In a world where we are stressed and pulled in a hundred different directions, it is easy to claim that we do not have the time or energy for things that may seem trivial. For software developers, ignoring the importance of open source software (OSS) is a mistake. OSS is a valuable tool that can save time and money, as well as encourage and expand creativity and collaboration among many talented individuals. So why are some developers hesitant to use OSS, or hesitant to admit they use it? It could be the licenses tied to the code, the vast number of OSS packages to choose from, or the time it takes to become familiar with OSS. Using OSS is not as complex as you might think. Following is a list of ten excuses for not learning OSS, and the answers that I hope will convince you otherwise:
1. It’s free; does that mean it doesn’t matter?

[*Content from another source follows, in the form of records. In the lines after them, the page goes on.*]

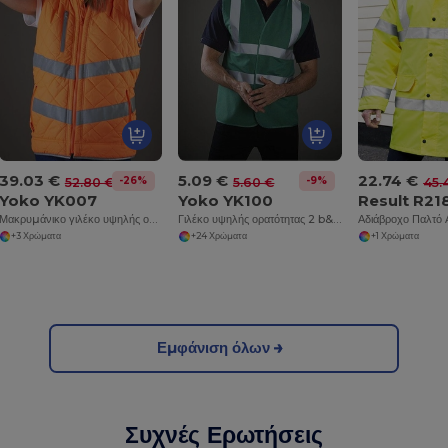
39.03 €
5.09 €
22.74 €
-26%
-9%
52.80 €
5.60 €
45.
Yoko YK007
Yoko YK100
Result R21
Μακρυμάνικο γιλέκο υψηλής ορατότητας (HVJ200)
Γιλέκο υψηλής ορατότητας 2 b&b Child (HVW100CH)
+3 Χρώματα
+24 Χρώματα
+1 Χρώματα
Εμφάνιση όλων
Συχνές Ερωτήσεις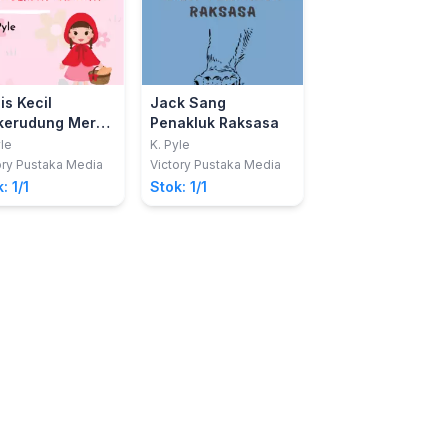
is Kecil
Jack Sang
Jack dan Pohon
kerudung Merah
Penakluk Raksasa
Kacang
 Cerita Lainnya
yle
K. Pyle
K. Pyle
ory Pustaka Media
Victory Pustaka Media
Victory Pustaka Med
: 1/1
Stok: 1/1
Stok: 1/1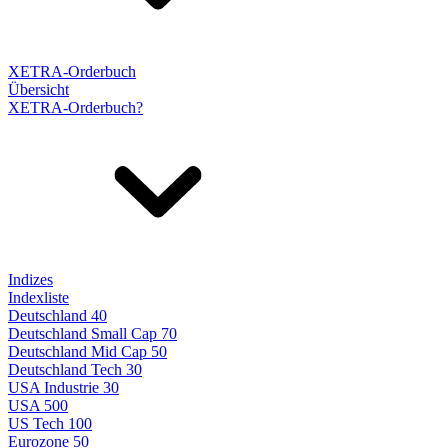
XETRA-Orderbuch
Übersicht
XETRA-Orderbuch?
Indizes
Indexliste
Deutschland 40
Deutschland Small Cap 70
Deutschland Mid Cap 50
Deutschland Tech 30
USA Industrie 30
USA 500
US Tech 100
Eurozone 50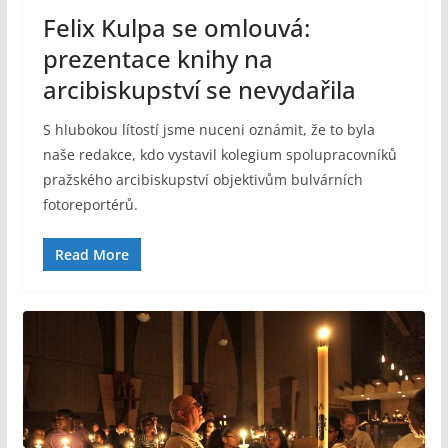
Felix Kulpa se omlouvá:
prezentace knihy na
arcibiskupství se nevydařila
S hlubokou lítostí jsme nuceni oznámit, že to byla
naše redakce, kdo vystavil kolegium spolupracovníků
pražského arcibiskupství objektivům bulvárních
fotoreportérů.
Read More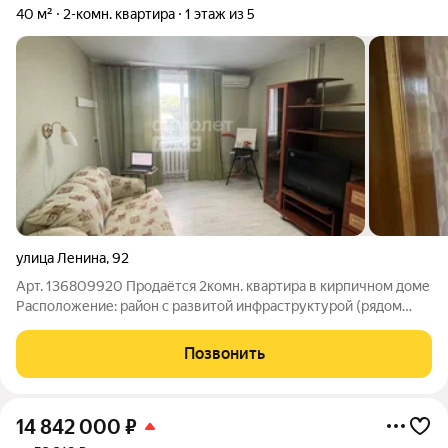
40 м²
2-комн. квартира
1 этаж из 5
улица Ленина
,
92
Арт. 136809920 Продаётся 2комн. квартира в кирпичном доме
Расположение: район с развитой инфраструктурой (рядом
садики, школы) Особенности: изолированные комнаты; мебель
на кухне и в комнатах; кондиционер; вид во двор (спортивная
Позвонить
площадка). По
14 842 000
₽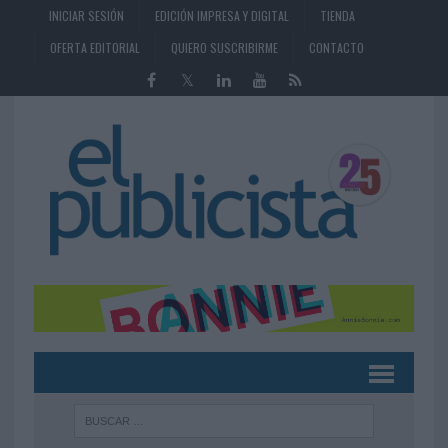
INICIAR SESIÓN
EDICIÓN IMPRESA Y DIGITAL
TIENDA
OFERTA EDITORIAL
QUIERO SUSCRIBIRME
CONTACTO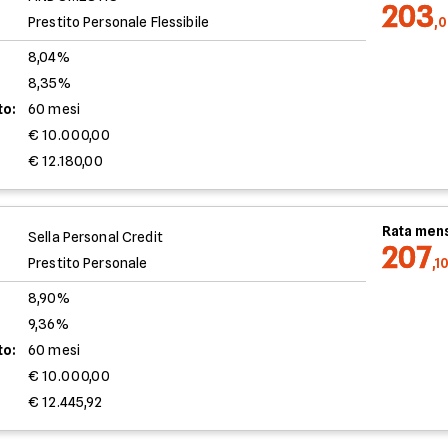
203
Prestito Personale Flessibile
,
8,04%
8,35%
to:
60 mesi
€ 10.000,00
€ 12.180,00
Rata mens
Sella Personal Credit
207
Prestito Personale
,1
8,90%
9,36%
to:
60 mesi
€ 10.000,00
€ 12.445,92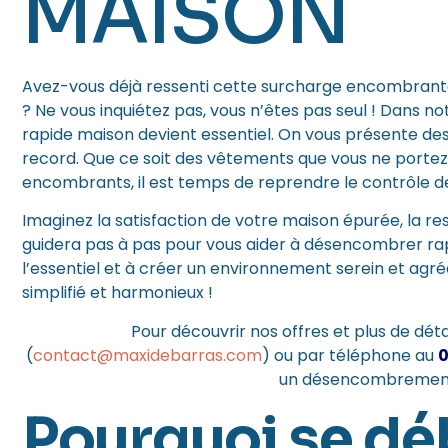
MAISON
Avez-vous déjà ressenti cette surcharge encombrante
? Ne vous inquiétez pas, vous n’êtes pas seul ! Dans no
rapide maison devient essentiel. On vous présente des
record. Que ce soit des vêtements que vous ne portez 
encombrants, il est temps de reprendre le contrôle d
Imaginez la satisfaction de votre maison épurée, la resp
guidera pas à pas pour vous aider à désencombrer ra
l’essentiel et à créer un environnement serein et agr
simplifié et harmonieux !
Pour découvrir nos offres et plus de détai
(
contact@maxidebarras.com
)
ou par téléphone au
0
un désencombremen
Pourquoi se dé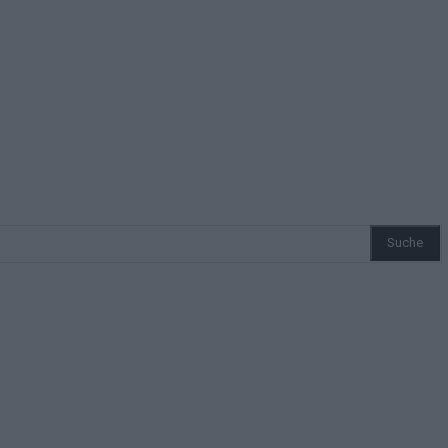
Suche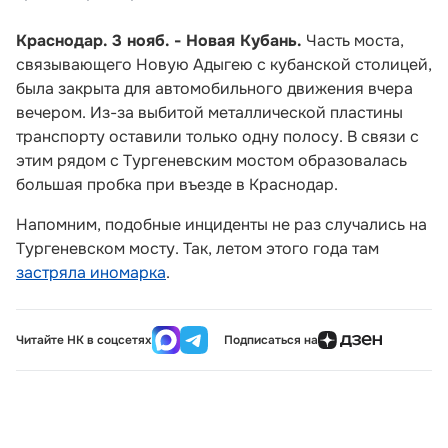
Краснодар. 3 нояб. - Новая Кубань.
Часть моста,
связывающего Новую Адыгею с кубанской столицей,
была закрыта для автомобильного движения вчера
вечером. Из-за выбитой металлической пластины
транспорту оставили только одну полосу. В связи с
этим рядом с Тургеневским мостом образовалась
большая пробка при въезде в Краснодар.
Напомним, подобные инциденты не раз случались на
Тургеневском мосту. Так, летом этого года там
застряла иномарка
.
Читайте НК в соцсетях
Подписаться на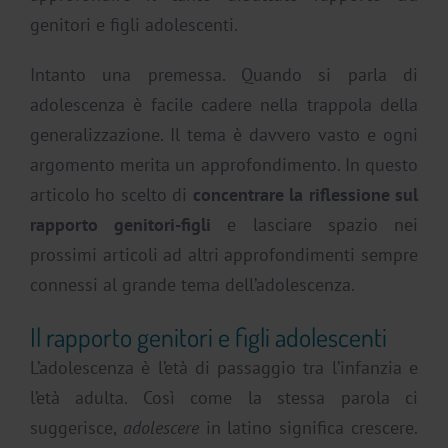
genitori e figli adolescenti.
Intanto una premessa. Quando si parla di
adolescenza è facile cadere nella trappola della
generalizzazione. Il tema è davvero vasto e ogni
argomento merita un approfondimento. In questo
articolo ho scelto di
concentrare la riflessione sul
rapporto genitori-figli
e lasciare spazio nei
prossimi articoli ad altri approfondimenti sempre
connessi al grande tema dell’adolescenza.
Il rapporto genitori e figli adolescenti
L’adolescenza è l’età di passaggio tra l’infanzia e
l’età adulta. Così come la stessa parola ci
suggerisce,
adolescere
in latino significa crescere.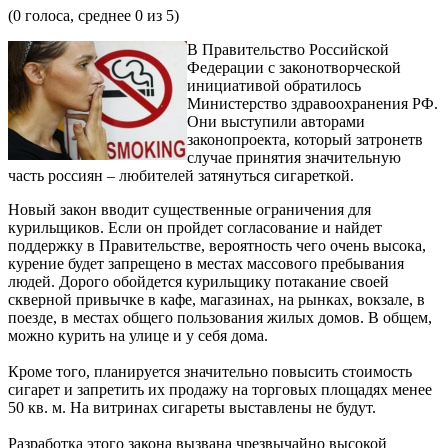
(
0
голоса, среднее
0
из 5)
В Правительство Российской
Федерации с законотворческой
инициативой обратилось
Министерство здравоохранения РФ.
Они выступили авторами
законопроекта, который затронетв
случае принятия значительную
часть россиян – любителей затянуться сигареткой.
Новый закон вводит существенные ограничения для
курильщиков. Если он пройдет согласование и найдет
поддержку в Правительстве, вероятность чего очень высока,
курение будет запрещено в местах массового пребывания
людей. Дорого обойдется курильщику потакание своей
скверной привычке в кафе, магазинах, на рынках, вокзале, в
поезде, в местах общего пользования жилых домов. В общем,
можно курить на улице и у себя дома.
Кроме того, планируется значительно повысить стоимость
сигарет и запретить их продажу на торговых площадях менее
50 кв. м. На витринах сигареты выставлены не будут.
Разработка этого закона вызвана чрезвычайно высокой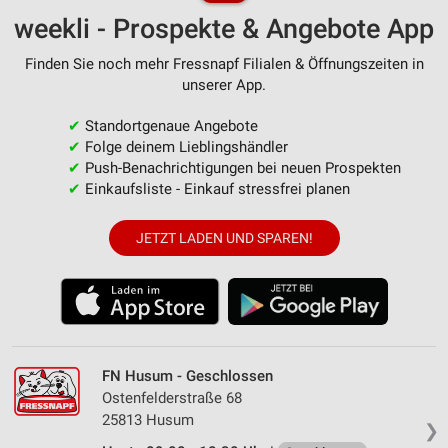
weekli - Prospekte & Angebote App
Finden Sie noch mehr Fressnapf Filialen & Öffnungszeiten in
unserer App.
✔
Standortgenaue Angebote
✔
Folge deinem Lieblingshändler
✔
Push-Benachrichtigungen bei neuen Prospekten
✔
Einkaufsliste - Einkauf stressfrei planen
JETZT LADEN UND SPAREN!
FN Husum - Geschlossen
Ostenfelderstraße 68
25813 Husum
❯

Open source has licenses that you are legally bound to comply with. For the most part, it is easy to comply, but if you ignore the licenses and/or copyrights, the author could pursue legal action against you.
2. It just works, so I don’t need to worry about updates or security holes.
Like any software, there are always security risks. If the software is popular, then there will be updates to reduce security risks and improve functionality. Some open source packages are written and never updated, but most have many, if not hundreds, of programmers that continue to work on and improve the code.
3. It’s just a small library. I got it off a blog or stackoverflow.com, so it can’t be an issue to just use it.
All finished written work is automatically protected by copyrights, and most open source is under a license as well. To claim ignorance is to risk legal ramifications.
4. I don’t have time to deal with it.
You will have to make time after a security flaw is discovered or someone sends your company a license violation letter. It is better to know what open source you have before you release it instead of trying to backtrack once it is out there.
5. I can support it myself because I have the source code.
This actually may be true in some cases, but how do you know when you should get help and where does that help come from?
6. I got it from a “trusted” source, so it’s got to be good.
Absolutely not. Many projects are created, but do not inspire developers to contribute to the code, fix bugs or make improvements. And many projects are started with the best of intentions, but the author does not have time to finish or maintain the project.
7. It’s too complex to understand.
True, there are hundreds of different OSS licenses and millions of open source packages today. But, hey, you’re a developer; you can understand extremely complex ideas and concepts. Understanding OSS is comparatively simple.
8. It’s not my job; I’ll leave it to the lawyers and managers to figure it out.
Being proactive is being responsible. And it is your job to identify and report the OSS that you use so you do not cause legal issues for your employer.
9. No one will ever find it. I’m just using a few lines of someone else’s library buried in my code. Who will ever see it or care?
Again, being proactive will save time in the long run. If you use open source, and then find out it has a license that your lawyers want to avoid, and then you will have to remove that code from your software and replace it with code that is approved, or proprietary.
10. It’s just not that important.
I have more important things to worry about.Using open source while ignoring the responsibility, purpose, and spirit of it discredits all who contribute to the OSS community and puts your company at risk for legal claims. And not utilizing open source means ignoring a powerful instrument.
OSS is an incredible tool that we all have at our disposal. With some planning and organization, it will work for you, not against you. So, dive into OSS and discover an amazing community of developers.